Description of the task:
Your answer must be an exact copy of the listing that follows, with all pictures omitted.

Provided data:
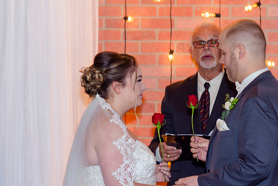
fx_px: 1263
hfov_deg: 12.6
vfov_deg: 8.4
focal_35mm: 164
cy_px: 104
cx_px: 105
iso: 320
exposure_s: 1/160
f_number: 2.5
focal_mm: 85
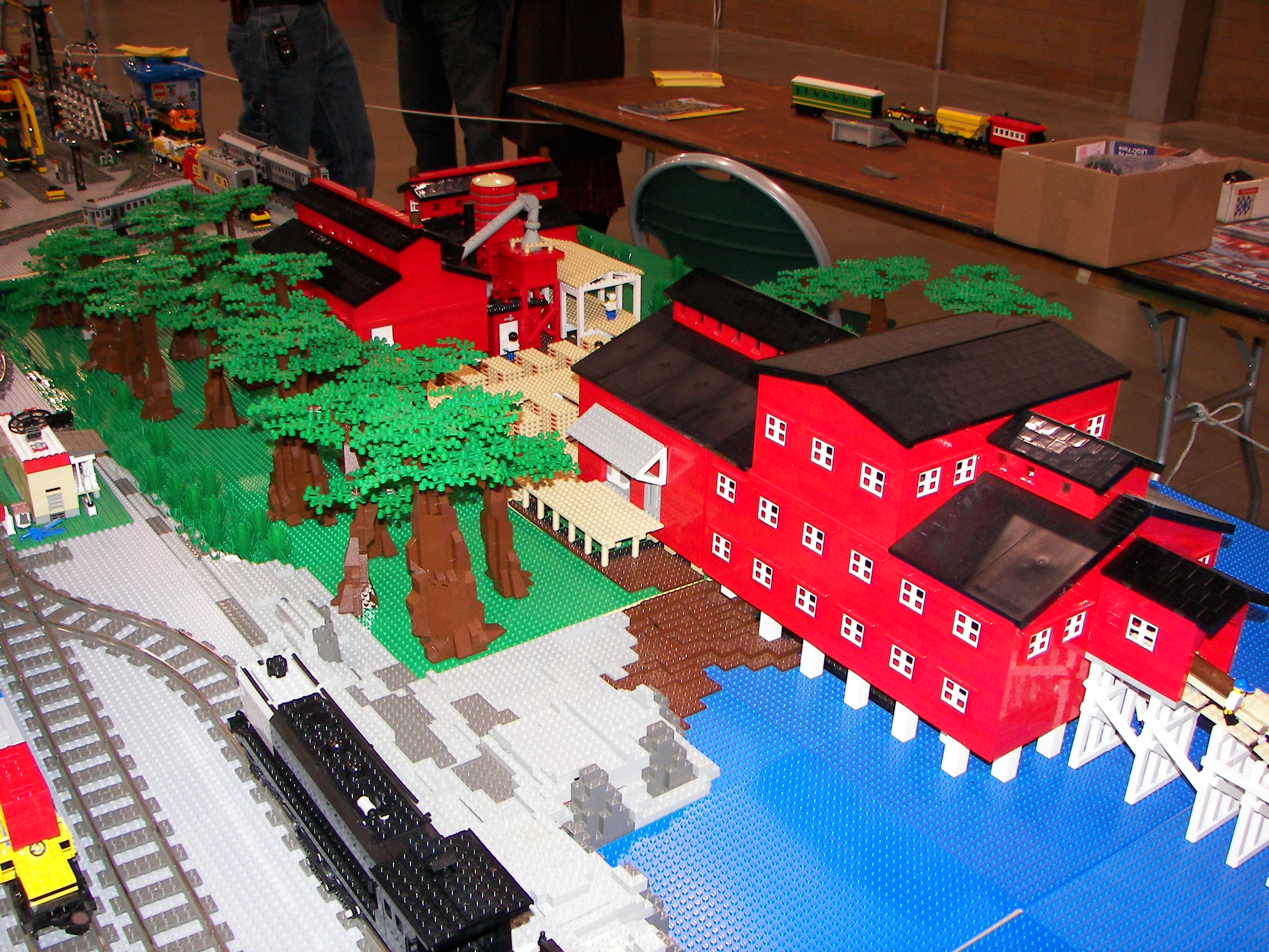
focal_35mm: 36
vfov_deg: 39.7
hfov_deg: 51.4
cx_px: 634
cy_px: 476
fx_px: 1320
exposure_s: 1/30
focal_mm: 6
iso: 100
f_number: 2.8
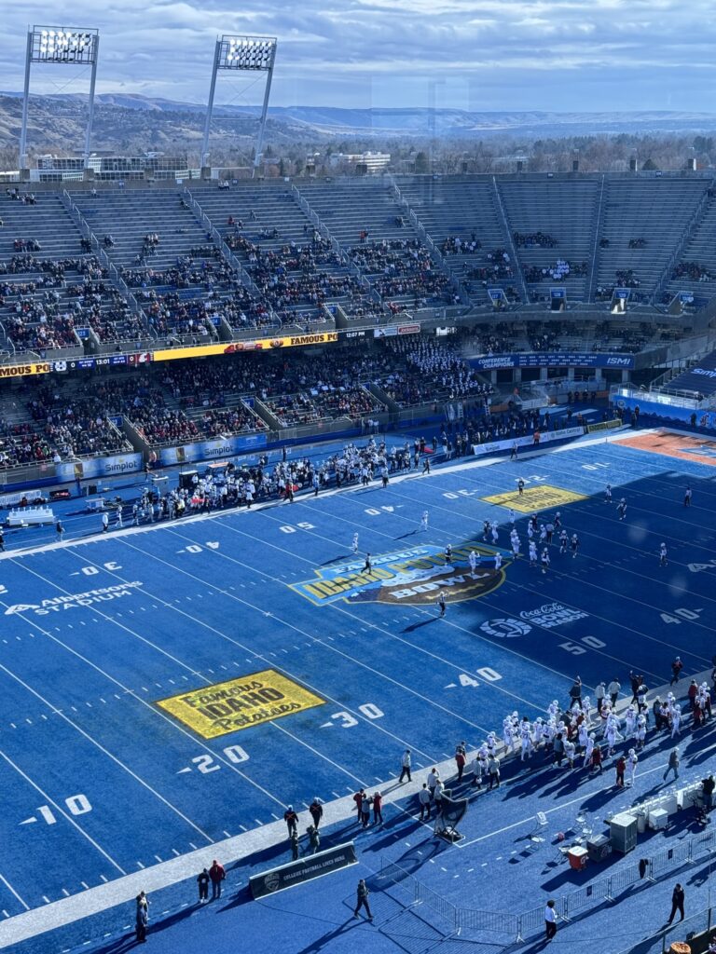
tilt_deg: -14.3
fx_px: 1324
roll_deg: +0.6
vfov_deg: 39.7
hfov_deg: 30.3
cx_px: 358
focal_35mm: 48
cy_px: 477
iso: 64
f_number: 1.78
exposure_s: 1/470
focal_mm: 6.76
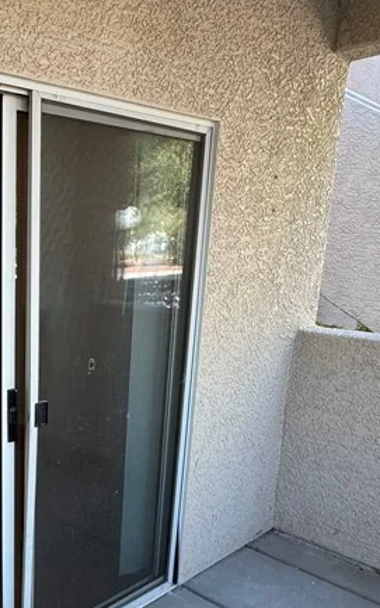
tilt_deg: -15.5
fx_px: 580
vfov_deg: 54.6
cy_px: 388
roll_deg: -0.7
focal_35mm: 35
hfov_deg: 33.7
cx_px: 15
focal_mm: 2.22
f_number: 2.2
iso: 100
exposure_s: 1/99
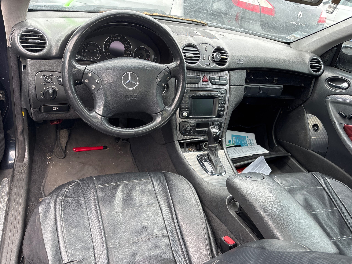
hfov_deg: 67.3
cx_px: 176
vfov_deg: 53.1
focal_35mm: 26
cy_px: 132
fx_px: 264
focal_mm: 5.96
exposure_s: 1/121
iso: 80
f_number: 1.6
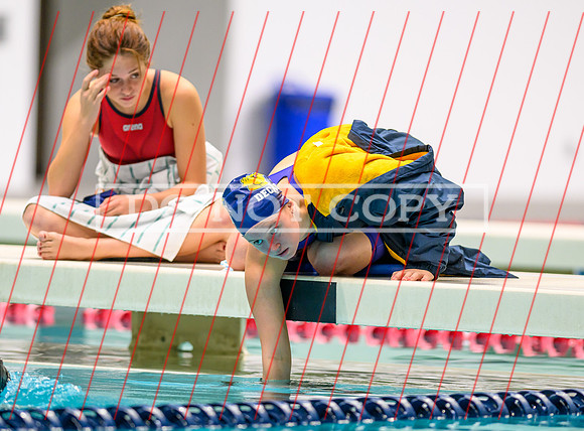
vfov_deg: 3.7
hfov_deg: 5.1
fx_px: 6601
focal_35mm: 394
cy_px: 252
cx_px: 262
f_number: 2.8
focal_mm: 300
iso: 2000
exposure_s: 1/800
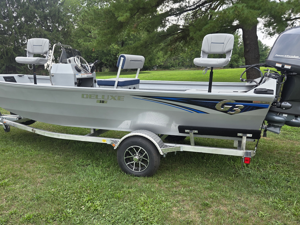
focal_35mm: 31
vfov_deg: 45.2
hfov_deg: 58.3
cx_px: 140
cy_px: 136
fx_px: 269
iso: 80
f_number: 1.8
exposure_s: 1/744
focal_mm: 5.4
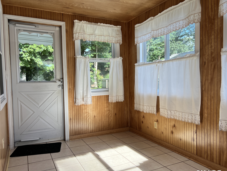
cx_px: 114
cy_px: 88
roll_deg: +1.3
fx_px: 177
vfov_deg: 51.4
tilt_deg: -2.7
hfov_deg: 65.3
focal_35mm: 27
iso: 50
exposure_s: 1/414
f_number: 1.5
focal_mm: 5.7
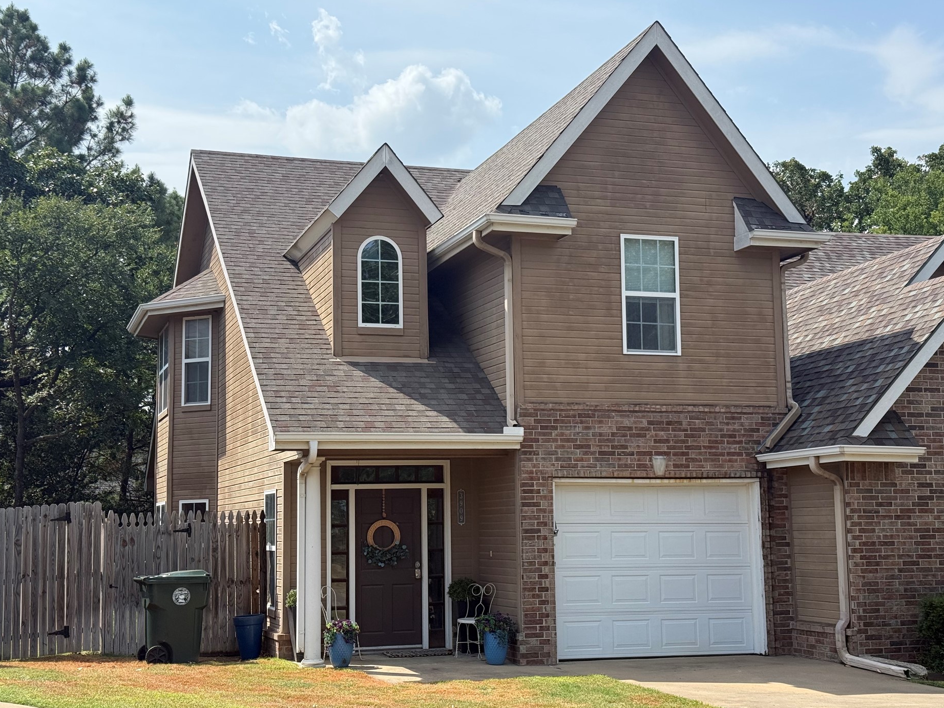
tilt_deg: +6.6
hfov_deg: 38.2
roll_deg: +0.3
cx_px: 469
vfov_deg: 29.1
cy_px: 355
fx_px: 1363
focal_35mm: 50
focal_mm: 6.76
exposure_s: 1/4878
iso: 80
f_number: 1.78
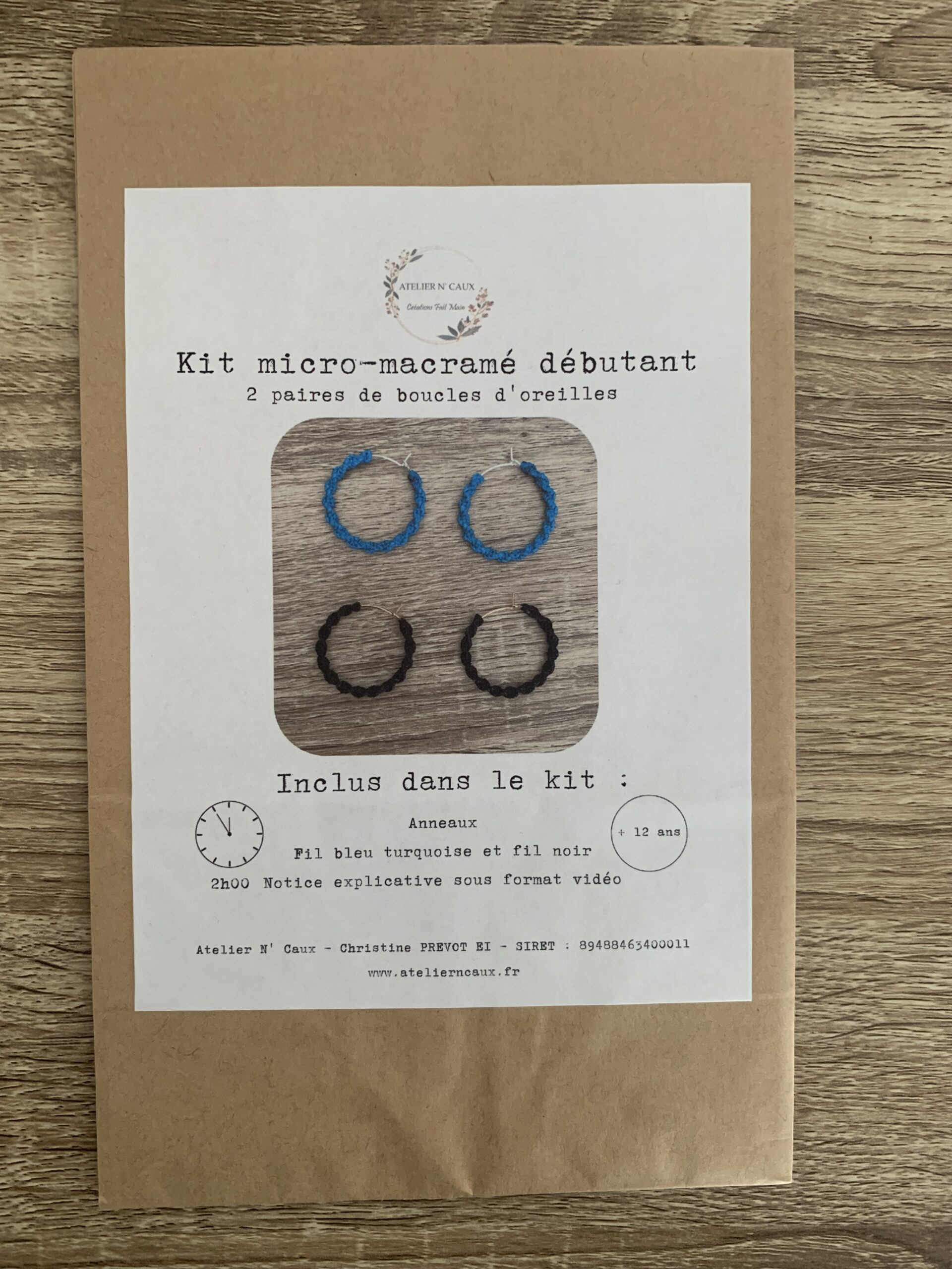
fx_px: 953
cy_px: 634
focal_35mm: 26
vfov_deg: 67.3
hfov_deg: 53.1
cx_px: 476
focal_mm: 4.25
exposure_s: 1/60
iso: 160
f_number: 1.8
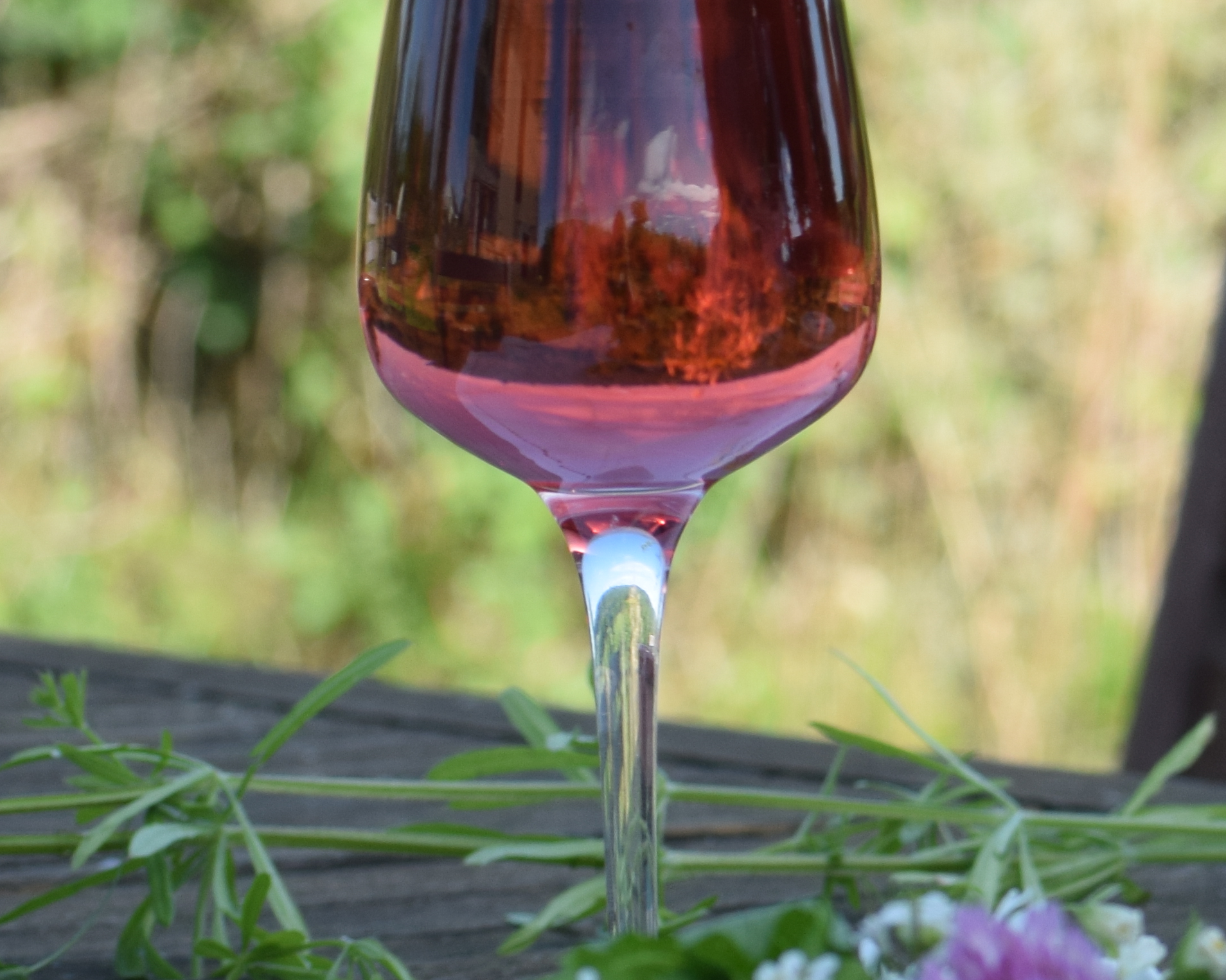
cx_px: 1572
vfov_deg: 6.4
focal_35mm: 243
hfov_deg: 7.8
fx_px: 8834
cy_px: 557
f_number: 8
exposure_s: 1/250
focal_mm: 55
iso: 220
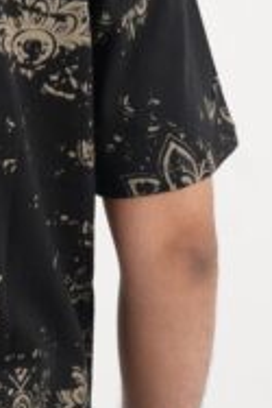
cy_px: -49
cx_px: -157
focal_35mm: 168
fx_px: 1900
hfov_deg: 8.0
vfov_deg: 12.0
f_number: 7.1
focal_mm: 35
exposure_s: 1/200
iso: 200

Expected answer:
fx_px: 1263
hfov_deg: 12.6
vfov_deg: 8.4
focal_35mm: 164
cy_px: 104
cx_px: 105
iso: 320
exposure_s: 1/160
f_number: 2.5
focal_mm: 85
focal_35mm: 36
vfov_deg: 39.7
hfov_deg: 51.4
cx_px: 634
cy_px: 476
fx_px: 1320
exposure_s: 1/30
focal_mm: 6
iso: 100
f_number: 2.8
tilt_deg: -14.3
fx_px: 1324
roll_deg: +0.6
vfov_deg: 39.7
hfov_deg: 30.3
cx_px: 358
focal_35mm: 48
cy_px: 477
iso: 64
f_number: 1.78
exposure_s: 1/470
focal_mm: 6.76
tilt_deg: -15.5
fx_px: 580
vfov_deg: 54.6
cy_px: 388
roll_deg: -0.7
focal_35mm: 35
hfov_deg: 33.7
cx_px: 15
focal_mm: 2.22
f_number: 2.2
iso: 100
exposure_s: 1/99
hfov_deg: 67.3
cx_px: 176
vfov_deg: 53.1
focal_35mm: 26
cy_px: 132
fx_px: 264
focal_mm: 5.96
exposure_s: 1/121
iso: 80
f_number: 1.6
vfov_deg: 3.7
hfov_deg: 5.1
fx_px: 6601
focal_35mm: 394
cy_px: 252
cx_px: 262
f_number: 2.8
focal_mm: 300
iso: 2000
exposure_s: 1/800
focal_35mm: 31
vfov_deg: 45.2
hfov_deg: 58.3
cx_px: 140
cy_px: 136
fx_px: 269
iso: 80
f_number: 1.8
exposure_s: 1/744
focal_mm: 5.4
cx_px: 114
cy_px: 88
roll_deg: +1.3
fx_px: 177
vfov_deg: 51.4
tilt_deg: -2.7
hfov_deg: 65.3
focal_35mm: 27
iso: 50
exposure_s: 1/414
f_number: 1.5
focal_mm: 5.7
tilt_deg: +6.6
hfov_deg: 38.2
roll_deg: +0.3
cx_px: 469
vfov_deg: 29.1
cy_px: 355
fx_px: 1363
focal_35mm: 50
focal_mm: 6.76
exposure_s: 1/4878
iso: 80
f_number: 1.78
fx_px: 953
cy_px: 634
focal_35mm: 26
vfov_deg: 67.3
hfov_deg: 53.1
cx_px: 476
focal_mm: 4.25
exposure_s: 1/60
iso: 160
f_number: 1.8
cx_px: 1572
vfov_deg: 6.4
focal_35mm: 243
hfov_deg: 7.8
fx_px: 8834
cy_px: 557
f_number: 8
exposure_s: 1/250
focal_mm: 55
iso: 220
cy_px: -49
cx_px: -157
focal_35mm: 168
fx_px: 1900
hfov_deg: 8.0
vfov_deg: 12.0
f_number: 7.1
focal_mm: 35
exposure_s: 1/200
iso: 200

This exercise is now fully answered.